The Internal Revenue Service treats Roth employer matches as though they were in-plan rollovers, converting traditional funds to a Roth account. And the IRS continues to treat employer matching contributions to SEP IRAs and SIMPLE IRAs as though the funds were contributed to the individual retirement account and immediately converted to the Roth in a taxable transaction.
This generates the Form 1099-R reporting obligation, with the reporting depending on the taxpayer's situation. Box 1 will reflect the entire amount of the contribution, and Box 2a reflects the taxable amount. This will be the same as the gross distribution in Box 1 because all of a Roth contribution is taxable.
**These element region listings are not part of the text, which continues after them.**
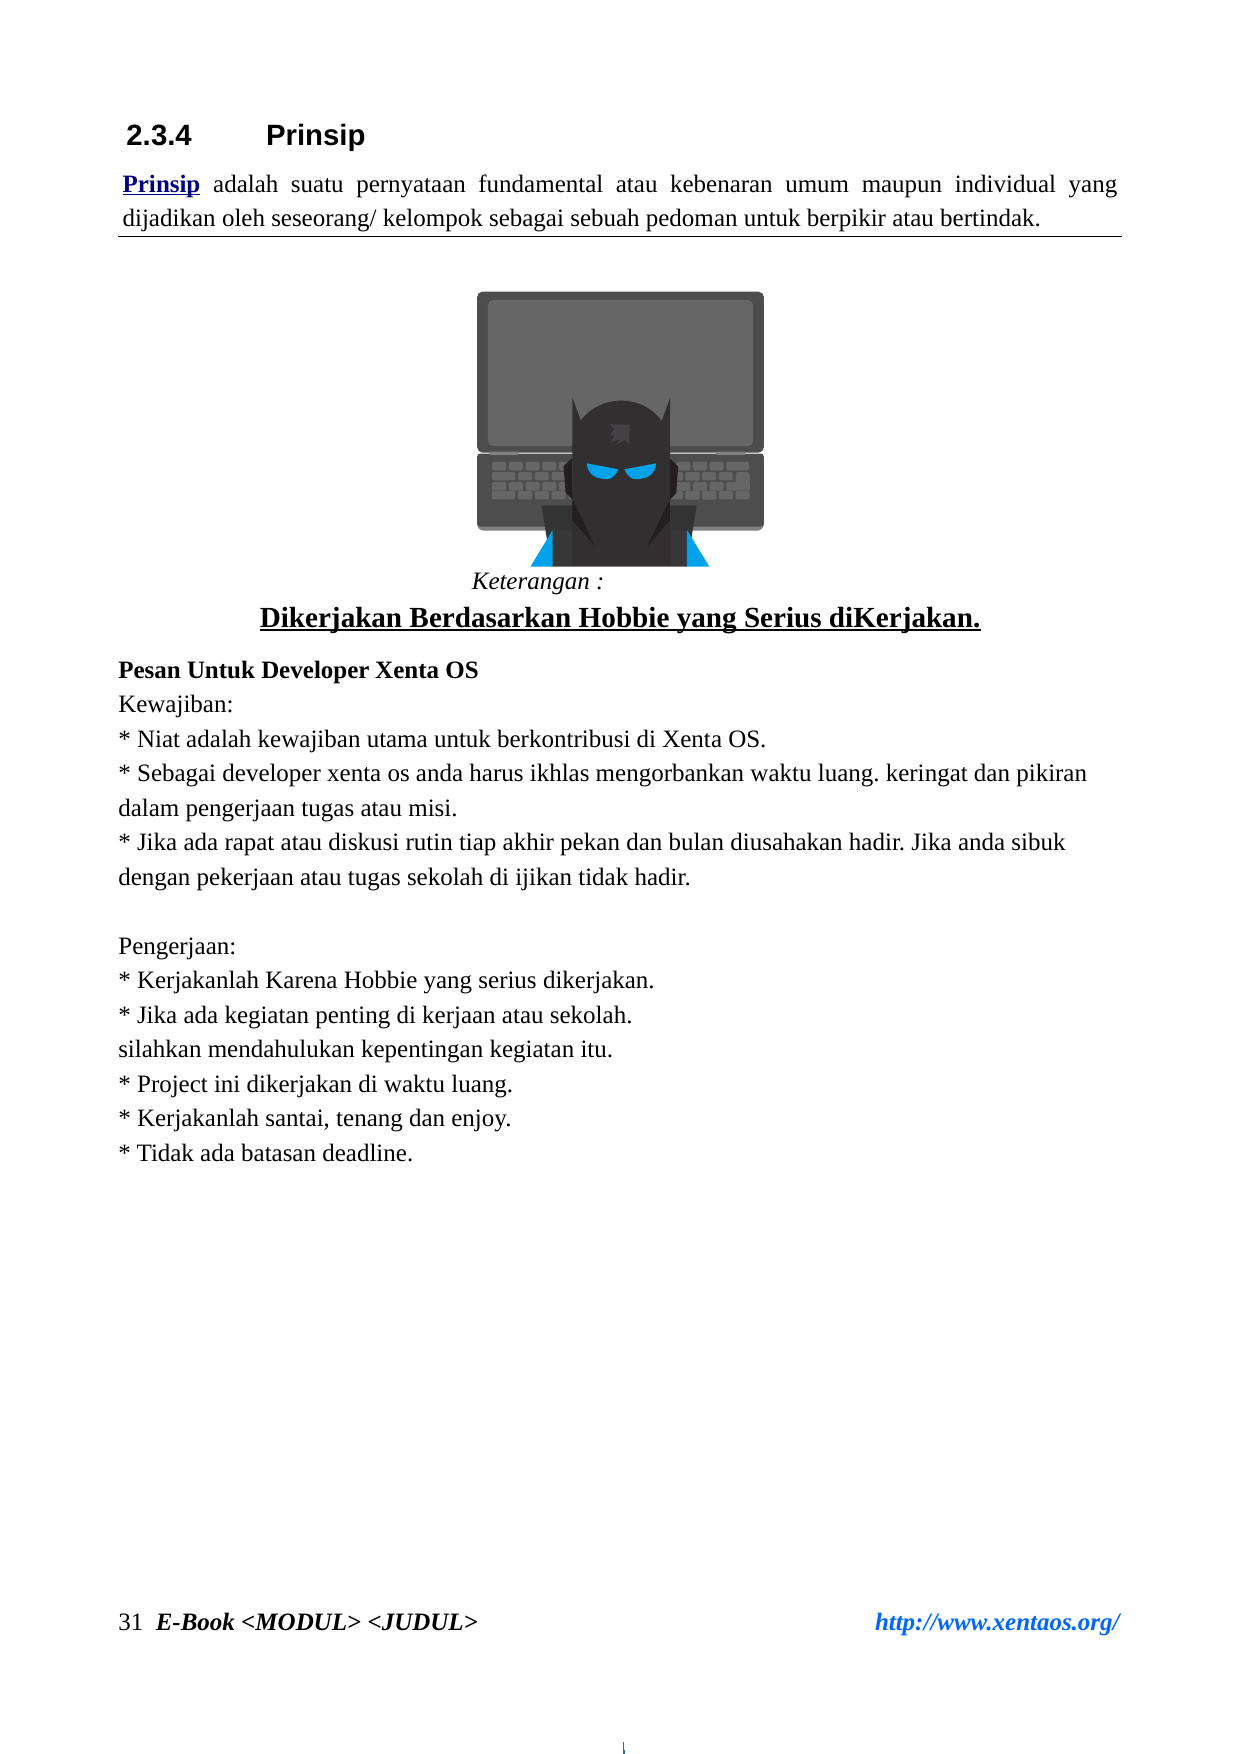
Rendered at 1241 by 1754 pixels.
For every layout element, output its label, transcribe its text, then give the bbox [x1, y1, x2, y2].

text Keterangan : [472, 269, 769, 595]
subtitle Prinsip [118, 118, 1122, 152]
text Pesan Untuk Developer Xenta OS Kewajiban: * Niat adalah kewajiban utama untuk berkontribusi di Xenta OS. * Sebagai developer xenta os anda harus ikhlas mengorbankan waktu luang. keringat dan pikiran dalam pengerjaan tugas atau misi. * Jika ada rapat atau diskusi rutin tiap akhir pekan dan bulan diusahakan hadir. Jika anda sibuk dengan pekerjaan atau tugas sekolah di ijikan tidak hadir. Pengerjaan: * Kerjakanlah Karena Hobbie yang serius dikerjakan. * Jika ada kegiatan penting di kerjaan atau sekolah. silahkan mendahulukan kepentingan kegiatan itu. * Project ini dikerjakan di waktu luang. * Kerjakanlah santai, tenang dan enjoy. * Tidak ada batasan deadline. [118, 655, 1122, 1166]
text Dikerjakan Berdasarkan Hobbie yang Serius diKerjakan. [118, 600, 1122, 634]
text Prinsip adalah suatu pernyataan fundamental atau kebenaran umum maupun individual yang dijadikan oleh seseorang/ kelompok sebagai sebuah pedoman untuk berpikir atau bertindak. [118, 164, 1122, 236]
Box 7 is the distribution code. Code G is used to reflect a direct in-plan rollover from a qualified plan to a Roth. For IRAs, the Box 7 code will depend on the taxpayer's age — Code 2 if the individual is younger than 59.5 and Code 7 if the owner is at least 59.5, so that an early distribution penalty does not apply.
Tax Consequences of the Roth Election
Form 1099-R will be issued for the year that the employer matching contribution is actually deposited into the account. Because employers have until their tax filing deadline to deposit the funds, the 1099-R may be issued for the year after the year to which the contribution relates.
Since Roth contributions are taxable to employees regardless of whether made by the employee or employer, employees need to evaluate their current tax situation when deciding whether to make the Roth election. It may be more valuable to have the employer contribution treated as a Roth contribution during a year in which the taxpayer expects to be in a relatively low tax bracket.